> _Provided data_
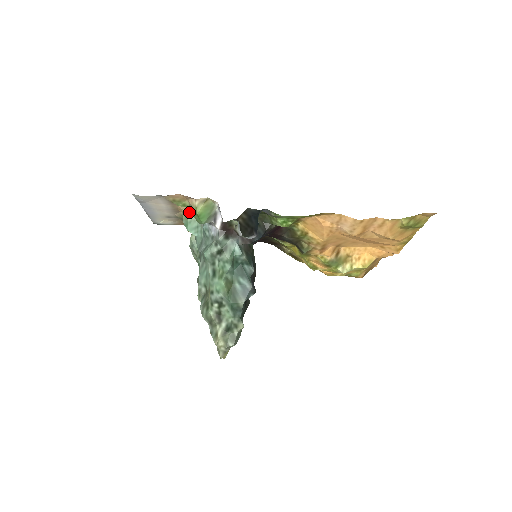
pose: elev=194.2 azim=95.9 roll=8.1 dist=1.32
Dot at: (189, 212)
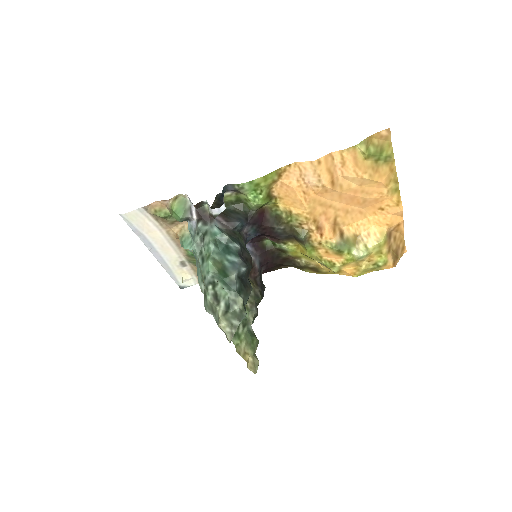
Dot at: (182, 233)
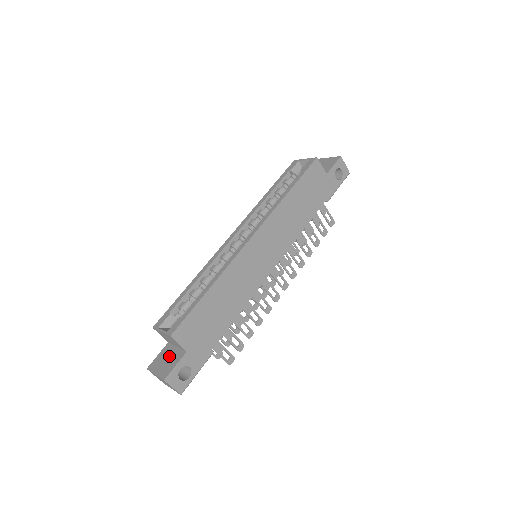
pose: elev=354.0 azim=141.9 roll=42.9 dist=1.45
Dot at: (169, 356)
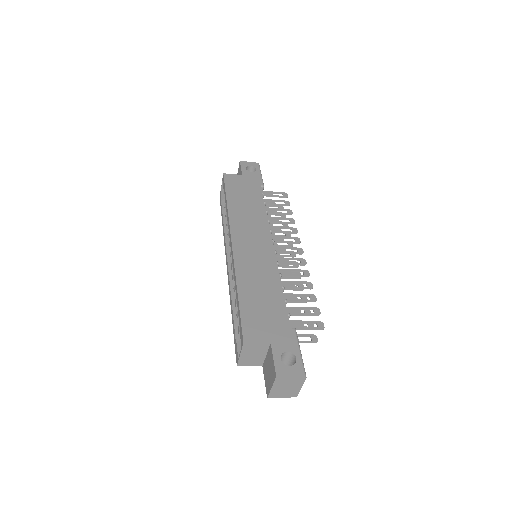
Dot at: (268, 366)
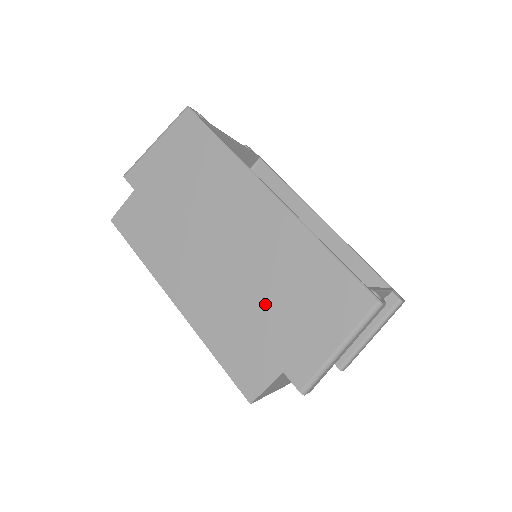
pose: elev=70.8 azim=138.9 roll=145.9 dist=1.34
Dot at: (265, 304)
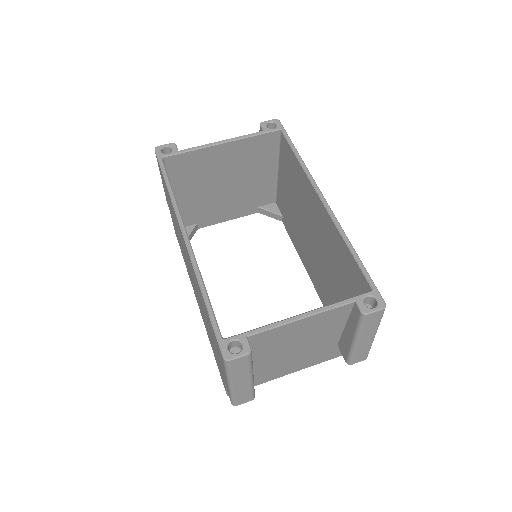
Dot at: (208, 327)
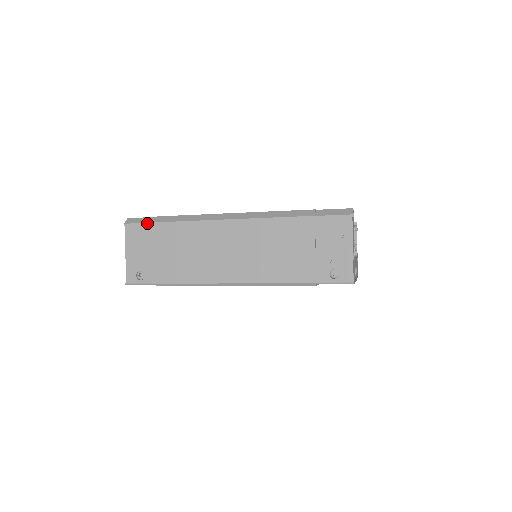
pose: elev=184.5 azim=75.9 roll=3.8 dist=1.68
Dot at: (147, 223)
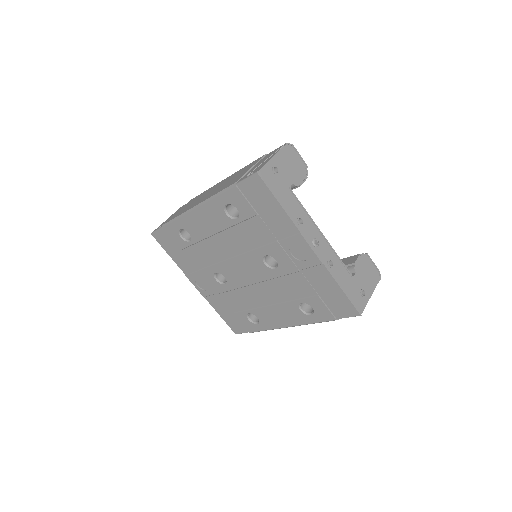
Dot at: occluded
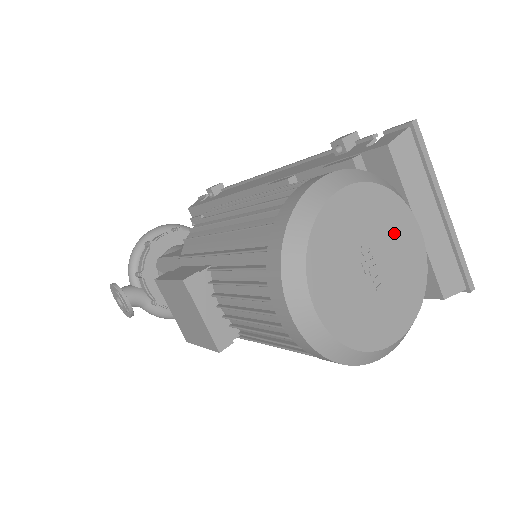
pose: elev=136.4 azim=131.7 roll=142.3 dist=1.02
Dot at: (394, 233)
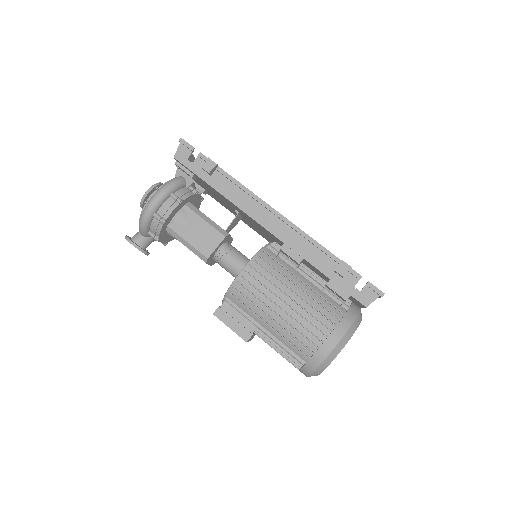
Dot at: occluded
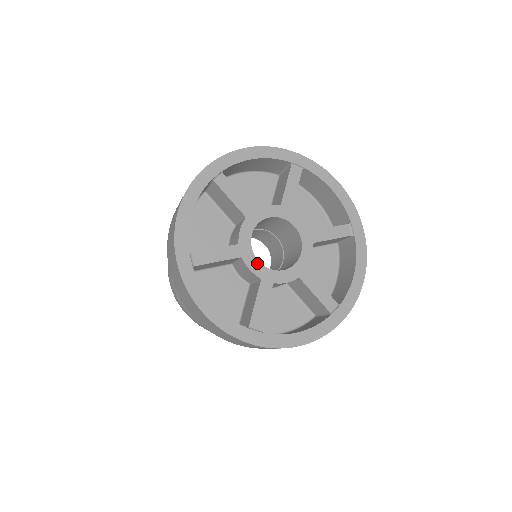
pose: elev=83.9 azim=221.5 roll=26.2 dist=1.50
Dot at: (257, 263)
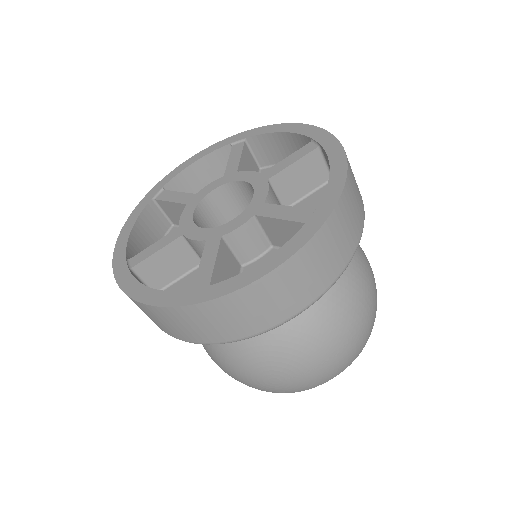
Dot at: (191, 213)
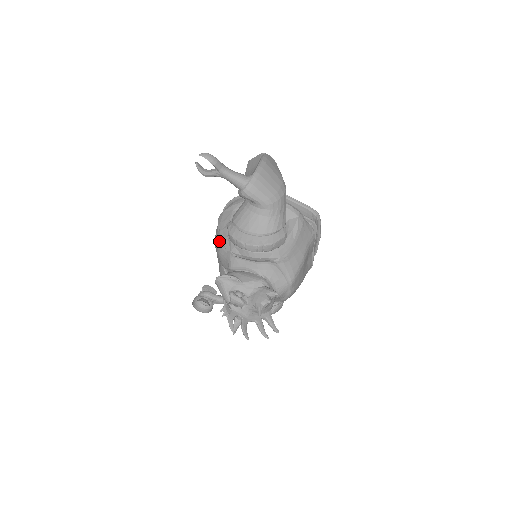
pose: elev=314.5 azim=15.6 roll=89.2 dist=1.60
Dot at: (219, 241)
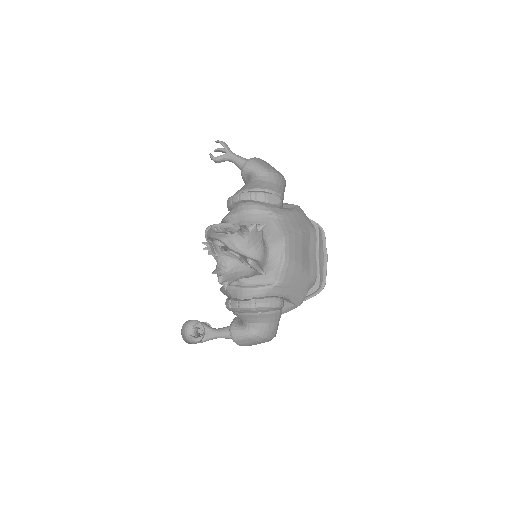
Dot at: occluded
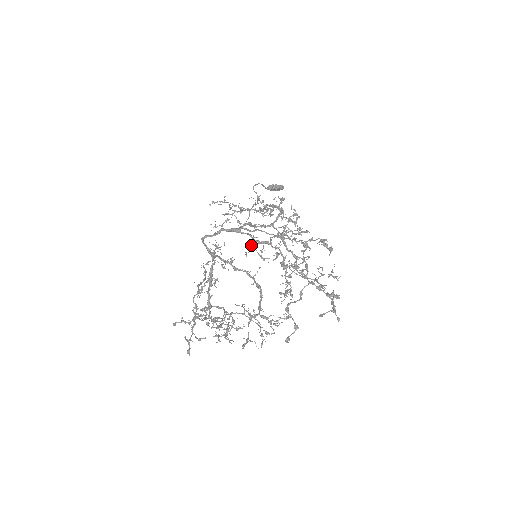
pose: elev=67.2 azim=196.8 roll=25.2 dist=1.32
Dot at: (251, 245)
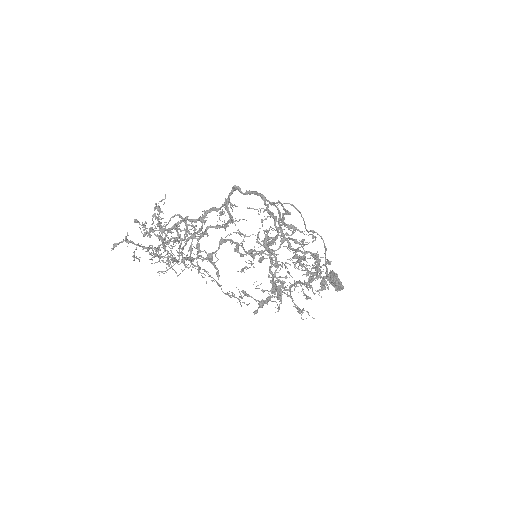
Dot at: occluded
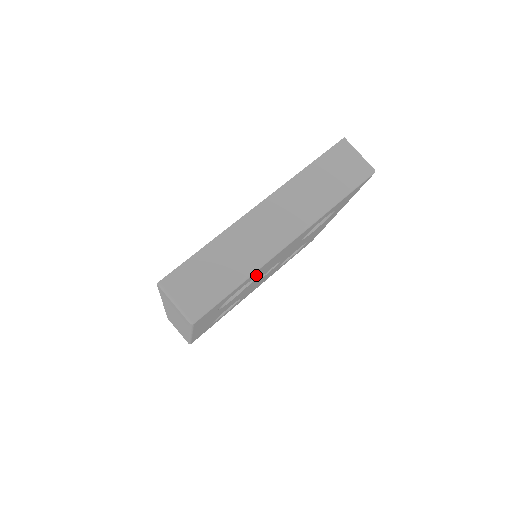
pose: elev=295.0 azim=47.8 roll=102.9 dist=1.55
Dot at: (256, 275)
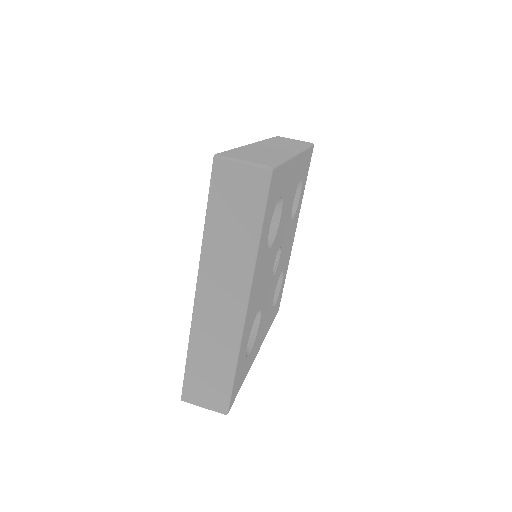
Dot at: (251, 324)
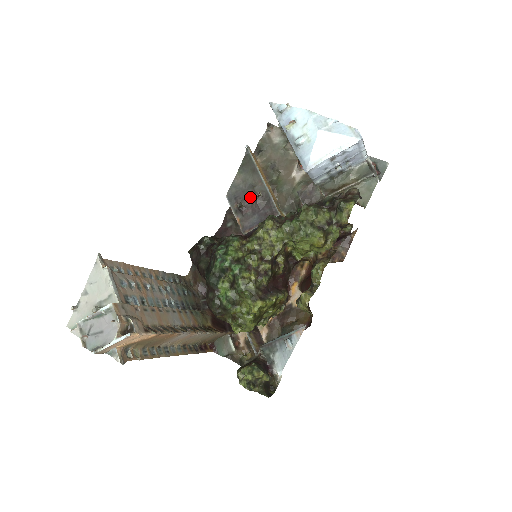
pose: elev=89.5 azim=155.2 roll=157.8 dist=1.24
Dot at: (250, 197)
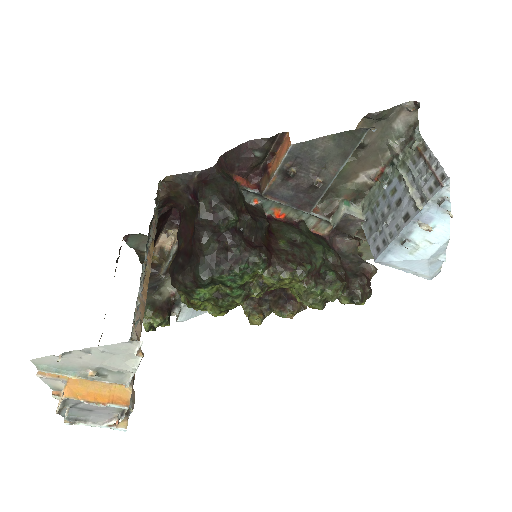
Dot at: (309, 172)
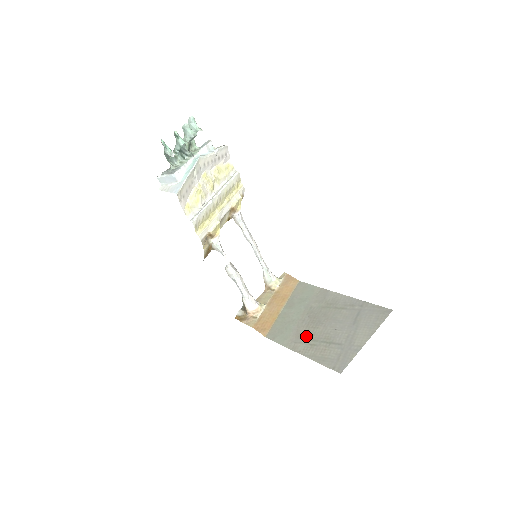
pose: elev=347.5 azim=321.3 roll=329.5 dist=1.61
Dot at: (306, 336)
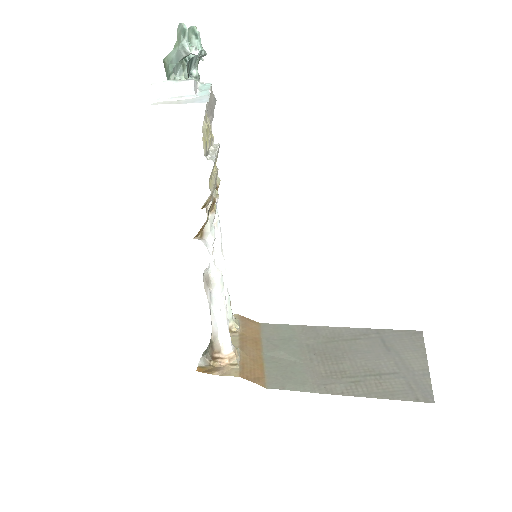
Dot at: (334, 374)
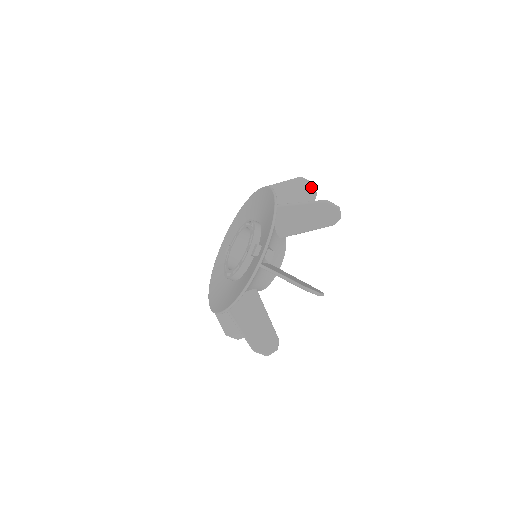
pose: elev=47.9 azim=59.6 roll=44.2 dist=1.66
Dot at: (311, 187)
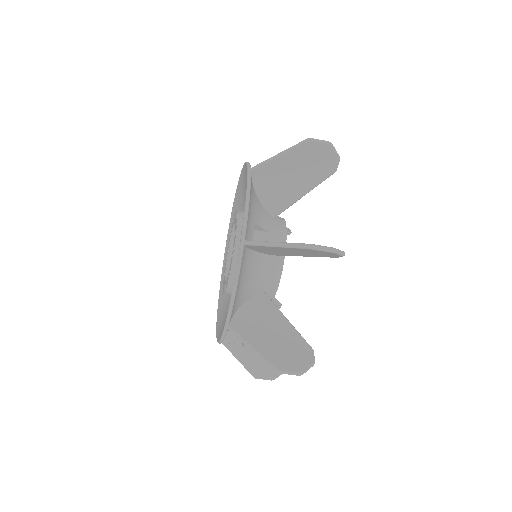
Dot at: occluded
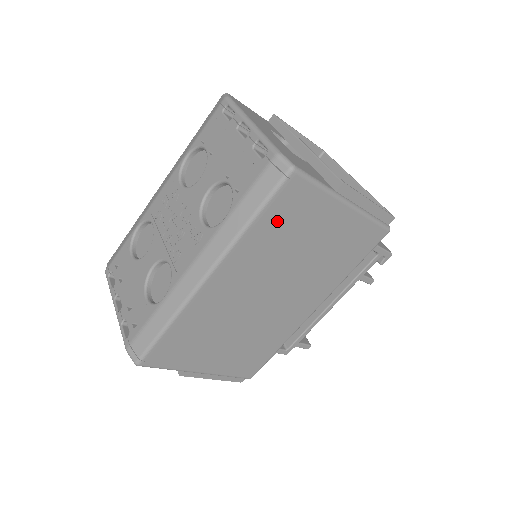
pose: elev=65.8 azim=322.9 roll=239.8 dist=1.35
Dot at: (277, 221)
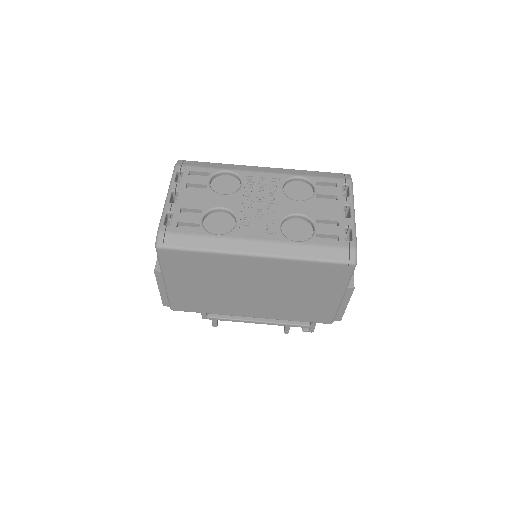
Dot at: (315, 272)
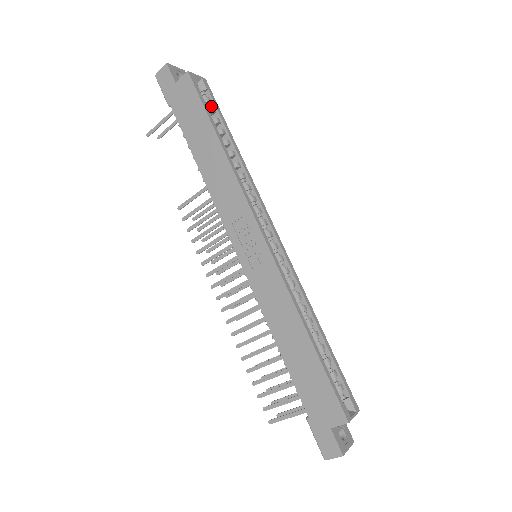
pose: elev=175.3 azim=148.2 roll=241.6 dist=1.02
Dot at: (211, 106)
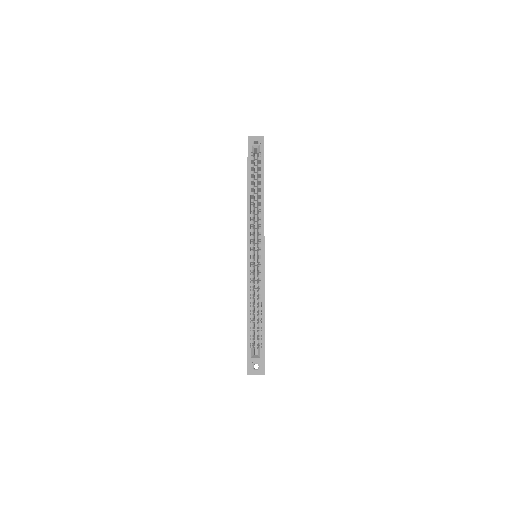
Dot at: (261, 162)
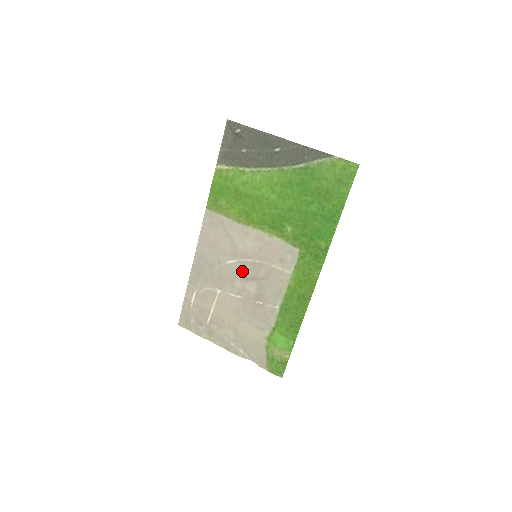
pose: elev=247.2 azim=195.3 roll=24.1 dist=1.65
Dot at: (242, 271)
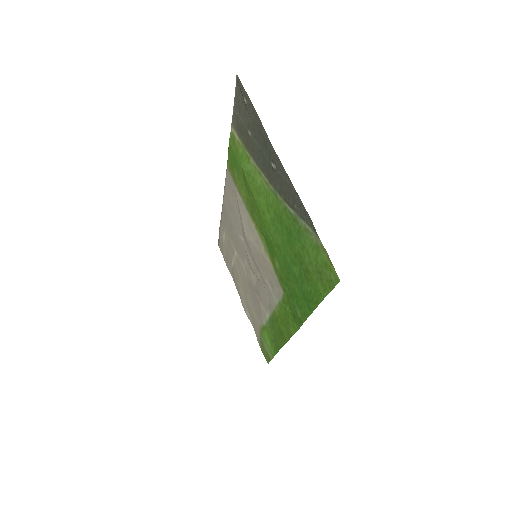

> _Exercise prompt_
Begin at the line that has "pose: elev=70.8 azim=138.9" and continue through the last line of the listing, reproducing those lines with "pose" changed to "camera" each time it occurs and nothing else altered. Leave the pictures out of your answer.

> _Response below_
camera: elev=70.8 azim=138.9 roll=145.9 dist=1.34
Dot at: (265, 304)
Dot at: (208, 327)
camera: elev=184.5 azim=75.9 roll=3.8 dist=1.68
Dot at: (147, 223)
Dot at: occluded
camera: elev=136.4 azim=131.7 roll=142.3 dist=1.02
Dot at: (394, 233)
Dot at: occluded
camera: elev=83.9 azim=221.5 roll=26.2 dist=1.50
Dot at: (257, 263)
Dot at: (191, 213)
camera: elev=314.5 azim=15.6 roll=89.2 dist=1.60
Dot at: (219, 241)
Dot at: occluded
camera: elev=67.2 azim=196.8 roll=25.2 dist=1.32
Dot at: (251, 245)
Dot at: occluded
camera: elev=295.0 azim=47.8 roll=102.9 dist=1.55
Dot at: (256, 275)
Dot at: (251, 324)
camera: elev=89.5 azim=155.2 roll=157.8 dist=1.24
Dot at: (250, 197)
Dot at: (309, 172)
camera: elev=347.5 azim=321.3 roll=329.5 dist=1.61
Dot at: (306, 336)
Dot at: (334, 374)
camera: elev=47.9 azim=59.6 roll=44.2 dist=1.66
Dot at: (311, 187)
Dot at: occluded
camera: elev=65.8 azim=322.9 roll=239.8 dist=1.35
Dot at: (277, 221)
Dot at: (315, 272)
camera: elev=175.3 azim=148.2 roll=241.6 dist=1.02
Dot at: (211, 106)
Dot at: (261, 162)
camera: elev=247.2 azim=195.3 roll=24.1 dist=1.65
Dot at: (242, 271)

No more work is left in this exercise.